WHAT THIS TASK INVOLVES.
Read through the lines below and copy the ones holding the string "заменять".

Collected data entries.
—————

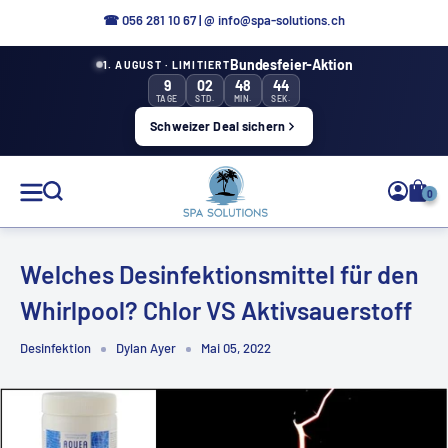
Direkt
☎ 056 281 10 67
|
@ info@spa-solutions.ch
zum
Bundesfeier-Aktion
1. AUGUST · LIMITIERT
Inhalt
9
02
48
43
TAGE
STD.
MIN.
SEK.
Schweizer Deal sichern
Spa
0
Solutions
Welches Desinfektionsmittel für den
Whirlpool? Chlor VS Aktivsauerstoff
DE
Desinfektion
Dylan Ayer
Mai 05, 2022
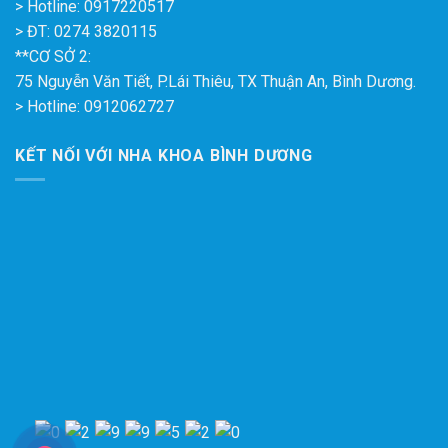
> Hotline: 0917220517
> ĐT: 0274 3820115
**CƠ SỞ 2:
75 Nguyễn Văn Tiết, P.Lái Thiêu, TX Thuận An, Bình Dương.
> Hotline: 0912062727
KẾT NỐI VỚI NHA KHOA BÌNH DƯƠNG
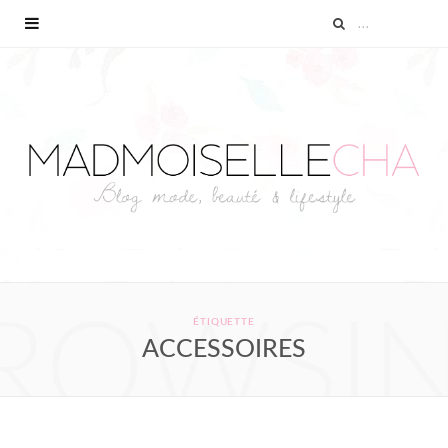
ROWSI
ÉTIQUETTE
ACCESSOIRES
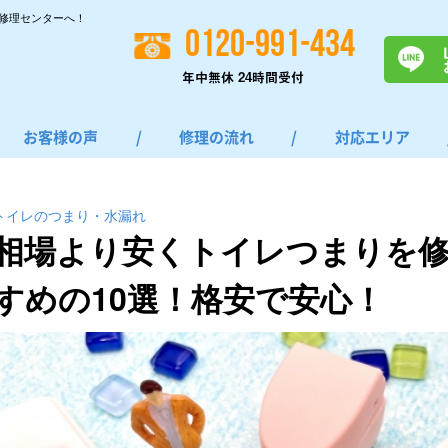
修理センターへ！
0120-991-434
年中無休 24時間受付
お客様の声
/
修理の流れ
/
対応エリア
トイレのつまり・⽔漏れ
相場より安くトイレつまりを
すめの10選！格安で安心！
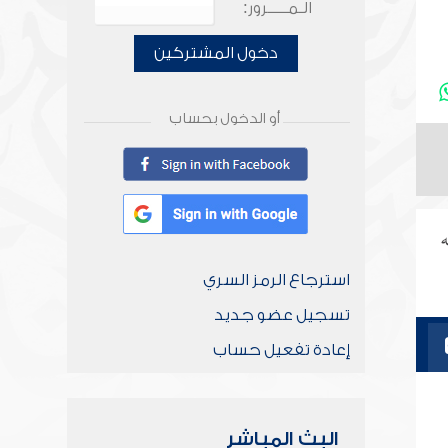
الـمـــــرور:
دخول المشتركين
أو الدخول بحساب
ه
استرجاع الرمز السري
تسجيل عضو جديد
إعادة تفعيل حساب
البث المباشر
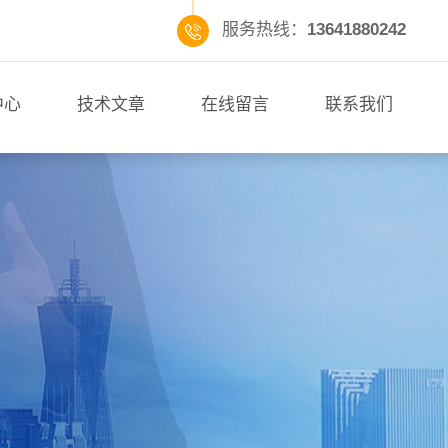
服务热线：
13641880242
中心
技术文章
在线留言
联系我们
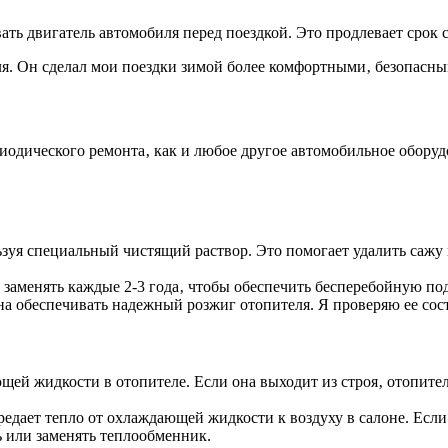
ать двигатель автомобиля перед поездкой. Это продлевает срок 
еля. Он сделал мои поездки зимой более комфортными‚ безопасн
иодического ремонта‚ как и любое другое автомобильное обору
ьзуя специальный чистящий раствор. Это помогает удалить сажу
заменять каждые 2-3 года‚ чтобы обеспечить бесперебойную под
а обеспечивать надежный розжиг отопителя. Я проверяю ее сос
й жидкости в отопителе. Если она выходит из строя‚ отопитель
едает тепло от охлаждающей жидкости к воздуху в салоне. Если
ь или заменять теплообменник.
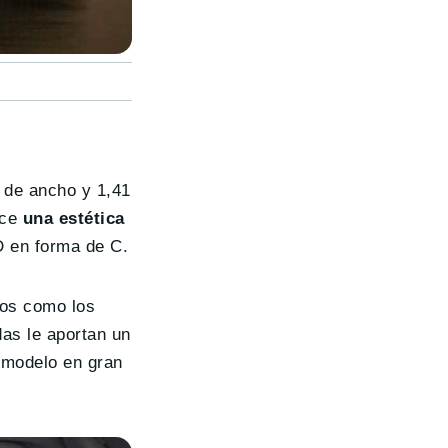
 de ancho y 1,41
uce
una estética
D en forma de C.
tos como los
das le aportan un
 modelo en gran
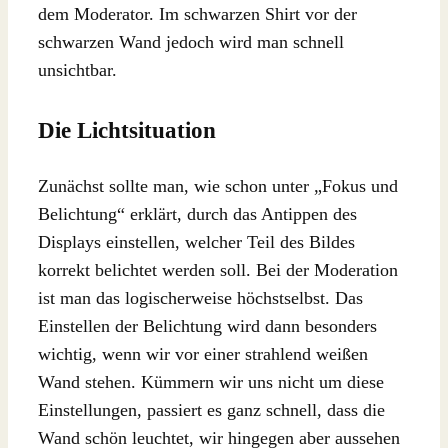
dem Moderator. Im schwarzen Shirt vor der
schwarzen Wand jedoch wird man schnell
unsichtbar.
Die Lichtsituation
Zunächst sollte man, wie schon unter „Fokus und
Belichtung“ erklärt, durch das Antippen des
Displays einstellen, welcher Teil des Bildes
korrekt belichtet werden soll. Bei der Moderation
ist man das logischerweise höchstselbst. Das
Einstellen der Belichtung wird dann besonders
wichtig, wenn wir vor einer strahlend weißen
Wand stehen. Kümmern wir uns nicht um diese
Einstellungen, passiert es ganz schnell, dass die
Wand schön leuchtet, wir hingegen aber aussehen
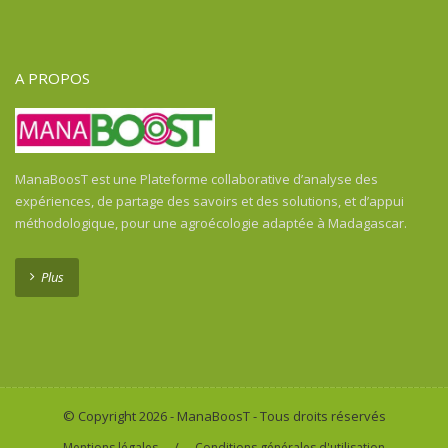
Guinée Équatoriale
Guinée-Bissau
Guyane Française
A PROPOS
Haïti
Honduras
Honduras
Inde
ManaBoosT est une Plateforme collaborative d’analyse des
Indonésie
expériences, de partage des savoirs et des solutions, et d’appui
Indonésie
méthodologique, pour une agroécologie adaptée à Madagascar.
Kenya
Laos
Plus
Libéria
Madagascar
Malawi
Mali
Maroc
© Copyright 2026 - ManaBoosT - Tous droits réservés
Martinica
/
Mentions légales
Conditions générales d'utilisation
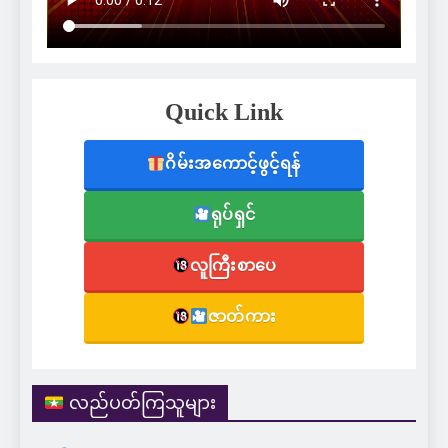
Quick Link
ဂိမ်းအကောင့်ဖွင့်ရန်
ရုပ်ရှင်
လူကြီးစာပေ
ဇာတ်ကား
လည်ပတ်ကြသူများ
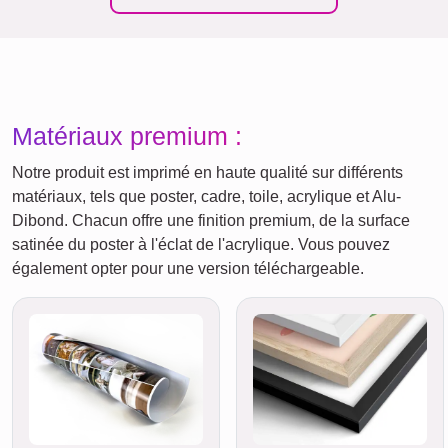
Matériaux premium :
Notre produit est imprimé en haute qualité sur différents
matériaux, tels que poster, cadre, toile, acrylique et Alu-
Dibond. Chacun offre une finition premium, de la surface
satinée du poster à l'éclat de l'acrylique. Vous pouvez
également opter pour une version téléchargeable.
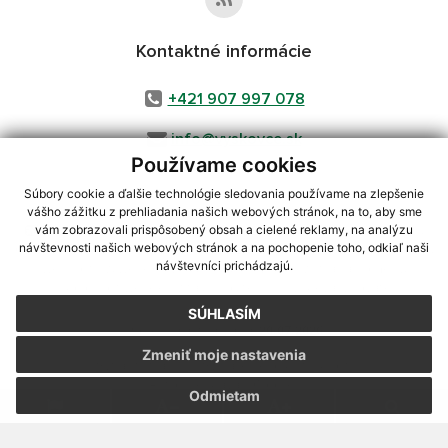
Kontaktné informácie
+421 907 997 078
info@vyskovce.sk
Používame cookies
Súbory cookie a ďalšie technológie sledovania používame na zlepšenie
vášho zážitku z prehliadania našich webových stránok, na to, aby sme
využite možnosť získavania aktuálnych informácií s využitím RSS
,
vám zobrazovali prispôsobený obsah a cielené reklamy, na analýzu
CMS systém (redakčný) systém ECHELON 2,
Mapa stránok
,
web portál
,
návštevnosti našich webových stránok a na pochopenie toho, odkiaľ naši
návštevníci prichádzajú.
webhosting
,
webex.digital, s.r.o.
,
domény
,
registrácia domény
,
spoločnosť webex.digital, s.r.o.
,
technický prevádzkovateľ
SÚHLASÍM
Posledná aktualizácia:
20.07.2026
Zmeniť moje nastavenia
Vytlačiť stránku
|
Vyhlásenie o prístupnosti
Autorské práva
|
Cookies
Odmietam
webdesign
|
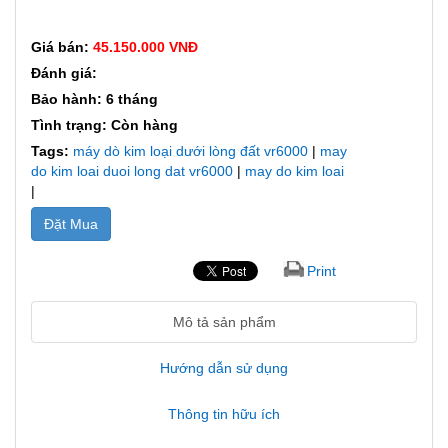
Giá bán:
45.150.000 VNĐ
Đánh giá:
Bảo hành: 6 tháng
Tình trạng: Còn hàng
Tags:
máy dò kim loại dưới lòng đất vr6000
|
may
do kim loai duoi long dat vr6000
|
may do kim loai
|
Đặt Mua
Print
Mô tả sản phẩm
Hướng dẫn sử dụng
Thông tin hữu ích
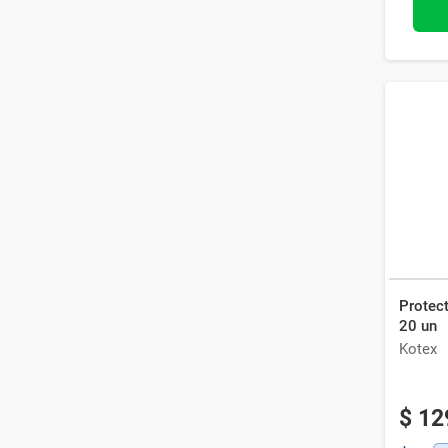
Protect
20 un
Kotex
$
12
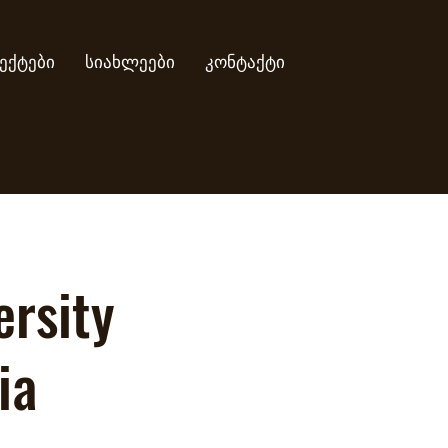
ექტები
სიახლეები
კონტაქტი
ersity
ia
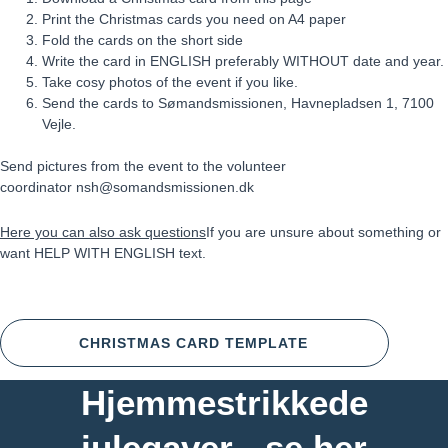
Print the Christmas cards you need on A4 paper
Fold the cards on the short side
Write the card in ENGLISH preferably WITHOUT date and year.
Take cosy photos of the event if you like.
Send the cards to Sømandsmissionen, Havnepladsen 1, 7100
Vejle.
Send pictures from the event to the volunteer
coordinator
nsh@somandsmissionen.dk
Here you can also ask questions
If you are unsure about something or
want HELP WITH ENGLISH text.
CHRISTMAS CARD TEMPLATE
Hjemmestrikkede
julegaver - se her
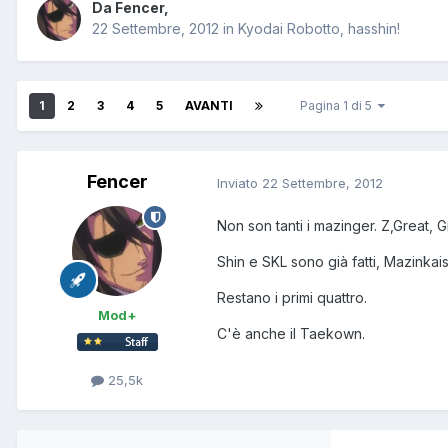
Da
Fencer
,
22 Settembre, 2012
in
Kyodai Robotto, hasshin!
1
2
3
4
5
AVANTI
Pagina 1 di 5
Fencer
Inviato
22 Settembre, 2012
Non son tanti i mazinger. Z,Great, 
Shin e SKL sono già fatti, Mazinkai
Restano i primi quattro.
Mod+
C'è anche il Taekown.
25,5k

—————

SOLUTION.
заменять каждые 2-3 года‚ чтобы обеспечить бесперебойную под
ь или заменять теплообменник.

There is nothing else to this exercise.